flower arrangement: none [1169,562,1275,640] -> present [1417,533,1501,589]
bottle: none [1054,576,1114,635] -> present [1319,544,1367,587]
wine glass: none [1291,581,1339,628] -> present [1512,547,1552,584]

..........

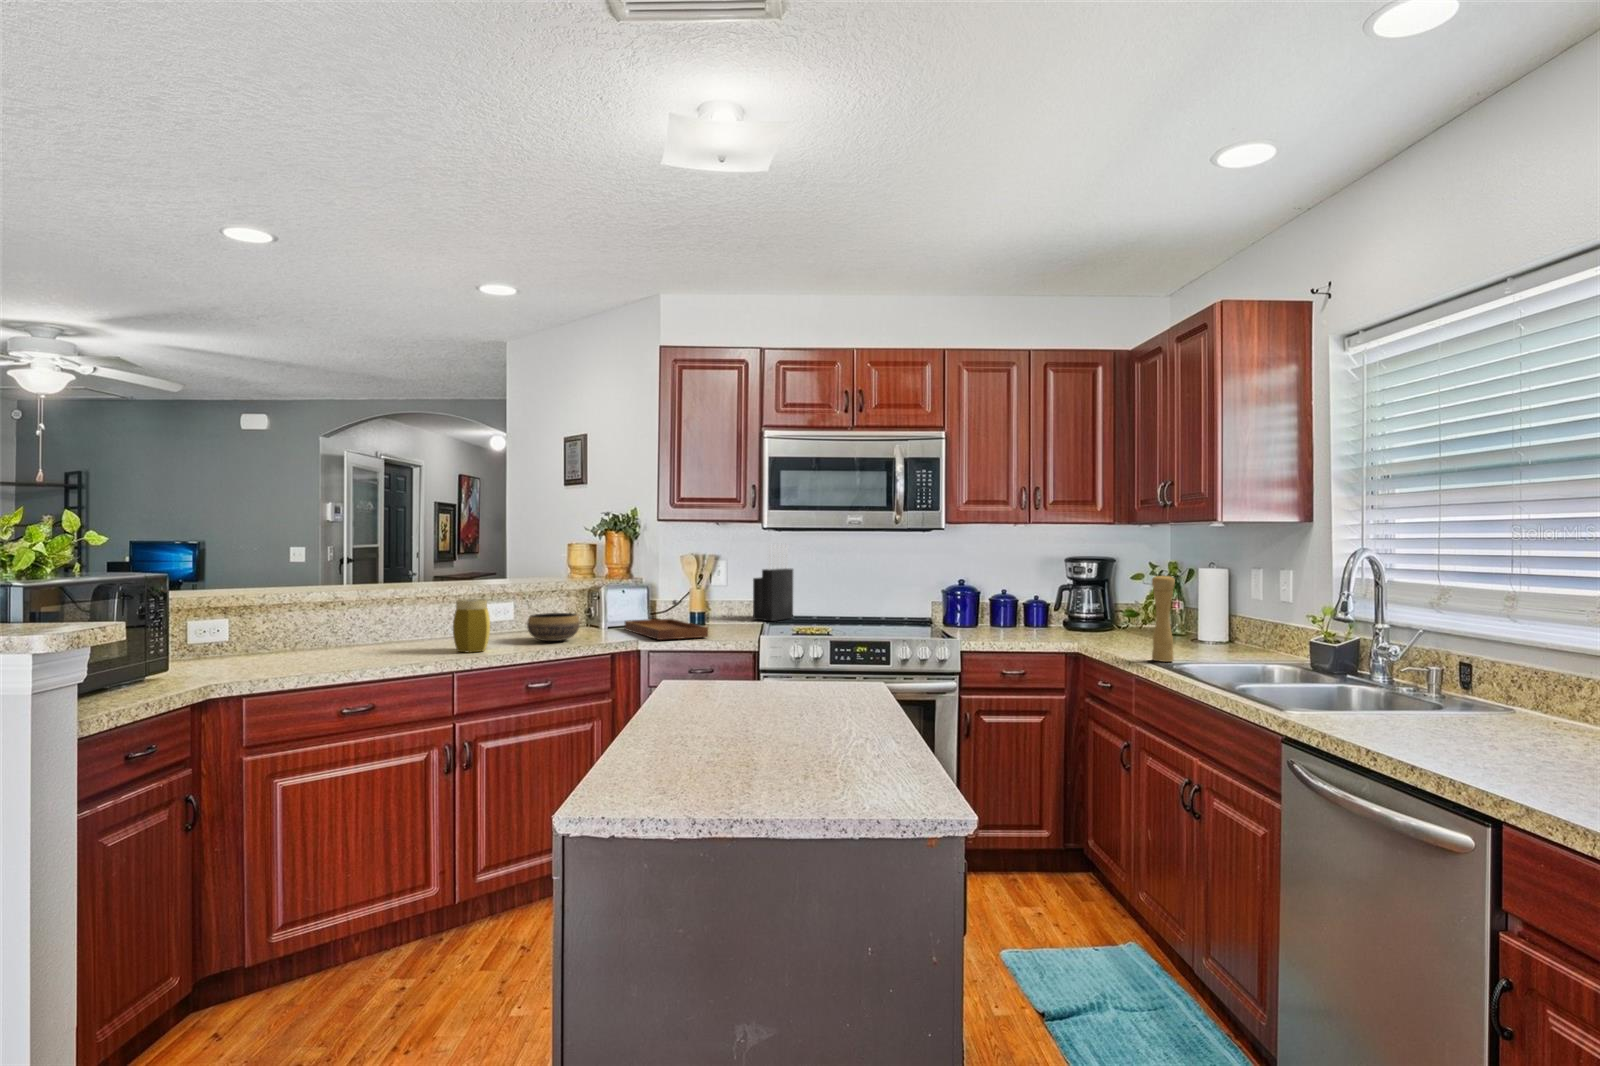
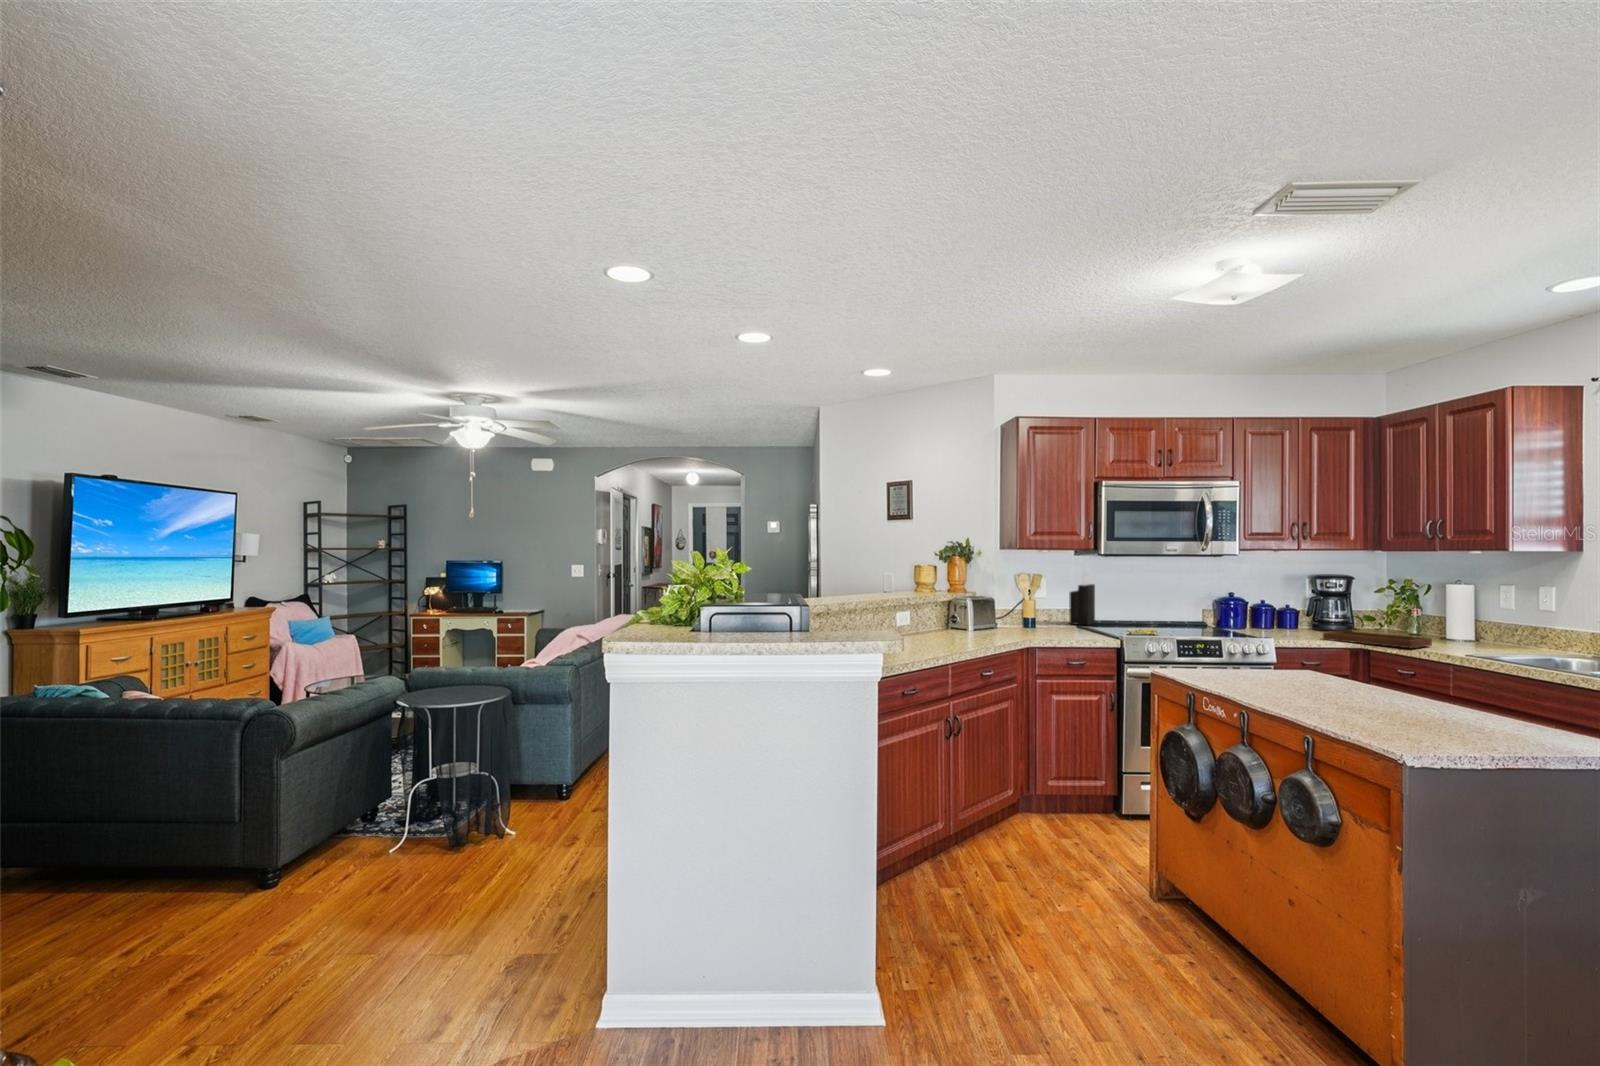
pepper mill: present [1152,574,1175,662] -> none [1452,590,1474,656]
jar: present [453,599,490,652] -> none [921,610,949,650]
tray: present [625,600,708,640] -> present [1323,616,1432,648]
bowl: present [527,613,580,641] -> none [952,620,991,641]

..........

Job — Search the listing for the word "none" and return each line that holds it.

Result below —
flower arrangement: none [1169,562,1275,640] -> present [1417,533,1501,589]
bottle: none [1054,576,1114,635] -> present [1319,544,1367,587]
wine glass: none [1291,581,1339,628] -> present [1512,547,1552,584]
pepper mill: present [1152,574,1175,662] -> none [1452,590,1474,656]
jar: present [453,599,490,652] -> none [921,610,949,650]
bowl: present [527,613,580,641] -> none [952,620,991,641]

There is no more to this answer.